His heart shifted into high gear and sweat popped out above his hatband.
“Just checking your fingers,” she said, stroking his palm. “I wouldn’t want you unable to finish the fence because you felt you had to defend my honor.”
The tension in his shoulders drained away at her playful remark. “Gee, thanks,” he answered with mock offense.
“Thank you.” She squeezed his hand.
Her tenderness and genuine gratitude pushed him to the edge of a place he hadn’t been in years, and he grappled with his emotions, fighting for equilibrium. “Hungry?”
Laughing outright, she let go and unfastened her seat belt. “You do have your priorities, don’t you?”
“Of course. This place has the best burgers in the state. And their fries aren’t bad, either.”
She leaned forward and tucked the bottom of her jeans into her boot tops. “But do they have root beer floats?”
“You buying?”
“Only cows. If the boots didn’t break you, I imagine you can afford dinner, too.”
She slid out her side.
He held the diner door for her, then motioned toward a booth in the far right corner. Taking the side against the wall, he sat in the center rather than inviting her to sit next to him. If Tobacco Breath followed them, he wanted to see the door before she did.
Laura scooted onto the opposite seat and reached for the menus tucked behind a white enamel bucket holding mustard, ketchup and napkins.
“What’ll it be, Hawthorne?”
The cook’s abrupt holler startled her and she jerked around in her seat.
“It’s Toby, the owner. He always does that,” Eli said, reaching across the table for her hand. He saw her visibly relax, and guessed she was still on edge from the feed store incident. “I’m going to yell our order back to him, okay?”
Laura took a deep breath and eased it through her lips. “Sure. But you don’t know what I want yet.”
“Yeah, I do.”
Without releasing her hand he leaned away from her and raised his chin. “Two cows with a stack o’ hay. No cheese.”
She giggled and whispered, “Don’t forget the root beer float.”
“And two beers with cream.”
“Comin’ up.”
She was watching him with one of those mixed looks he remembered from their childhood. Questioning. Admiring. Challenging.
“This place too fancy for your blood?”
Her mouth curved into a perfect smile. “This place is perfect for my blood.”

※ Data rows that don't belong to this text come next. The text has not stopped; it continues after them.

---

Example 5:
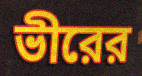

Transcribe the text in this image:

ভীরের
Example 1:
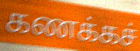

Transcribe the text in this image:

கணக்கச்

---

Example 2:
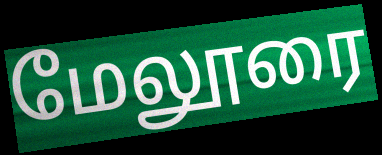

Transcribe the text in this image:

மேலூரை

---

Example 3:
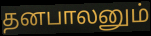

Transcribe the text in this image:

தனபாலனும்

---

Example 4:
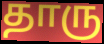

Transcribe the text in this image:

தாரு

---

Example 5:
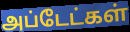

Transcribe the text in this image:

அப்டேட்கள்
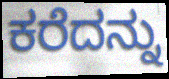
ಕರೆದನ್ನು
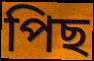
পিছ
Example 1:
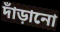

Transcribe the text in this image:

দাঁড়ানো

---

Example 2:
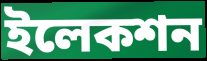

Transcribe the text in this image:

ইলেকশন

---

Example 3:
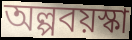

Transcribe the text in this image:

অল্পবয়স্কা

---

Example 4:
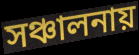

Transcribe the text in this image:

সঞ্চালনায়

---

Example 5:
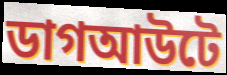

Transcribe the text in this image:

ডাগআউটে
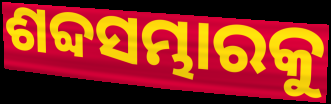
ଶବ୍ଦସମ୍ଭାରକୁ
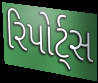
રિપોર્ટ્સ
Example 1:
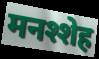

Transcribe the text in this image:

मनश्शेह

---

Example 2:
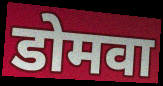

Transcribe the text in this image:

डोमवा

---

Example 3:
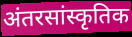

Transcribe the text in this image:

अंतरसांस्कृतिक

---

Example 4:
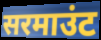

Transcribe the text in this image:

सरमाउंट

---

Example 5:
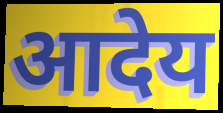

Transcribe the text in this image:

आदेय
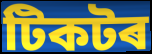
টিকটৰ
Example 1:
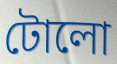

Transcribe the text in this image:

টোলো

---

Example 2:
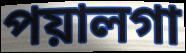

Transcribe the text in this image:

পয়ালগা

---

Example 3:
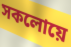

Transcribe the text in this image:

সকলোয়ে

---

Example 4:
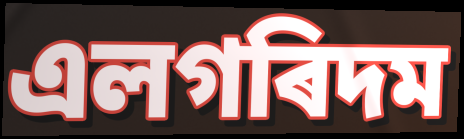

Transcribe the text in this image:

এলগৰিদম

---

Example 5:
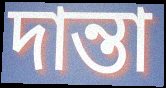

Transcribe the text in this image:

দান্তা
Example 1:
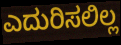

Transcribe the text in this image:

ಎದುರಿಸಲಿಲ್ಲ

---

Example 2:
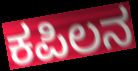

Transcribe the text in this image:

ಕಪಿಲನ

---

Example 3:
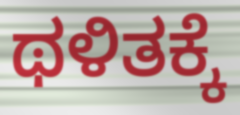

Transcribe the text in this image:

ಥಳಿತಕ್ಕೆ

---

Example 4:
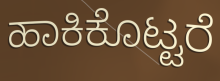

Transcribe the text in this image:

ಹಾಕಿಕೊಟ್ಟರೆ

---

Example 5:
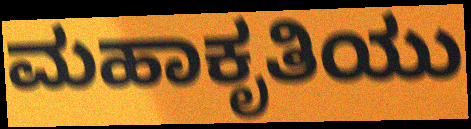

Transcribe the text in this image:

ಮಹಾಕೃತಿಯು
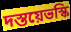
দস্তয়েভস্কি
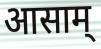
आसाम्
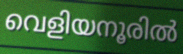
വെളിയനൂരിൽ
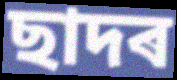
ছাদৰ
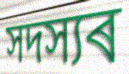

She pulled her hand away, reached into a back pocket and pushed a folded paper across the table. “For the cows.”
Without looking at the check he slipped it in his shirt pocket. “Thanks. Now I don’t have to charge you interest.”

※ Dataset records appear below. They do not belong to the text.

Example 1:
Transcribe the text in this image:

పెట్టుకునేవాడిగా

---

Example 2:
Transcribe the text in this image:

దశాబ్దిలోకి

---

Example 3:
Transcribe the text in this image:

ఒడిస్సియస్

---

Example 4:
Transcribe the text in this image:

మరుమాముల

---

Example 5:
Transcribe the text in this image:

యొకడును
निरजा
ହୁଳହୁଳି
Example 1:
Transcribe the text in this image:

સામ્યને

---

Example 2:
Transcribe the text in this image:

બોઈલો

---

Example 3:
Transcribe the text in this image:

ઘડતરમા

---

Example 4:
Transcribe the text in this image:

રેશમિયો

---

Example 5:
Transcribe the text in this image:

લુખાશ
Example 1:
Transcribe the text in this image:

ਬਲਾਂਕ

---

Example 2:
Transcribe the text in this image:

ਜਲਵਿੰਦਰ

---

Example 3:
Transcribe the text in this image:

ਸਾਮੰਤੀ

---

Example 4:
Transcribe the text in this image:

She wrinkled her nose at him.
The owner delivered two glass mugs of foamy root beer with bobbing scoops of ice cream. “Two beers with cream,” he said, placing one on either side of the table.
“Thanks, Toby.” Eli nodded at the aproned man. “Laura, this is Toby McClure. Toby, Laura Bell.”

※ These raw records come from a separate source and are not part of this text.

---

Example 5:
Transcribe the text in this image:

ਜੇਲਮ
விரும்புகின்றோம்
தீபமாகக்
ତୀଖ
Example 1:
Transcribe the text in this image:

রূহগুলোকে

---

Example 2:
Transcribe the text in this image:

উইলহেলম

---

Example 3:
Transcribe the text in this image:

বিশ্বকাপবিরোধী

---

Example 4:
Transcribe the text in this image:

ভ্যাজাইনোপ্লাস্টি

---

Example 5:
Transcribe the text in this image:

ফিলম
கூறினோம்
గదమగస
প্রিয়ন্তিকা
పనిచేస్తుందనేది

“Hello, Toby.” She offered her hand. “You have a great place.”
Bald but amply mustached with a fine handlebar, Toby wiped his hands on his apron and took hers with a brief shake. “Thank you, ma’am. Gotta keep up appearances for famous people like Eli, here.”
Eli cleared his throat and jerked his head to the side in a send-off. “Don’t burn our dinner with your yakkin’.”
Toby grinned and thumbed over his shoulder toward the wall as he left.
“What’s that all about?”
“He likes to keep his customers entertained.” Eli pushed his ice cream down with a spoon and stirred, hoping she wouldn’t look too closely at the wall. “So how do the boots feel?”
“Great.” She spooned off a bite of ice cream and a white smudge stuck to her lip. “Mmm, even greater.”
He pulled a napkin from the bucket, and poised it halfway across the table. “May I?”
She cocked her head to the side, a question bunching her brows.
Leaning forward he dabbed her mouth.
With a disgusted little grunt, she snatched the napkin and wiped it across her lips. Her dark eyes danced with laughter.
“Good grief, Eli,” she teased. “You pick out my boots, pick out my food and now you’re picking at my face.”
“Somebody’s got to take care of you.”
“I can take care of myself, thank you very much. I’m a grown woman.”
No kidding. That bit of information had not failed to imprint on his heart. “And a fine one at that, I might add.”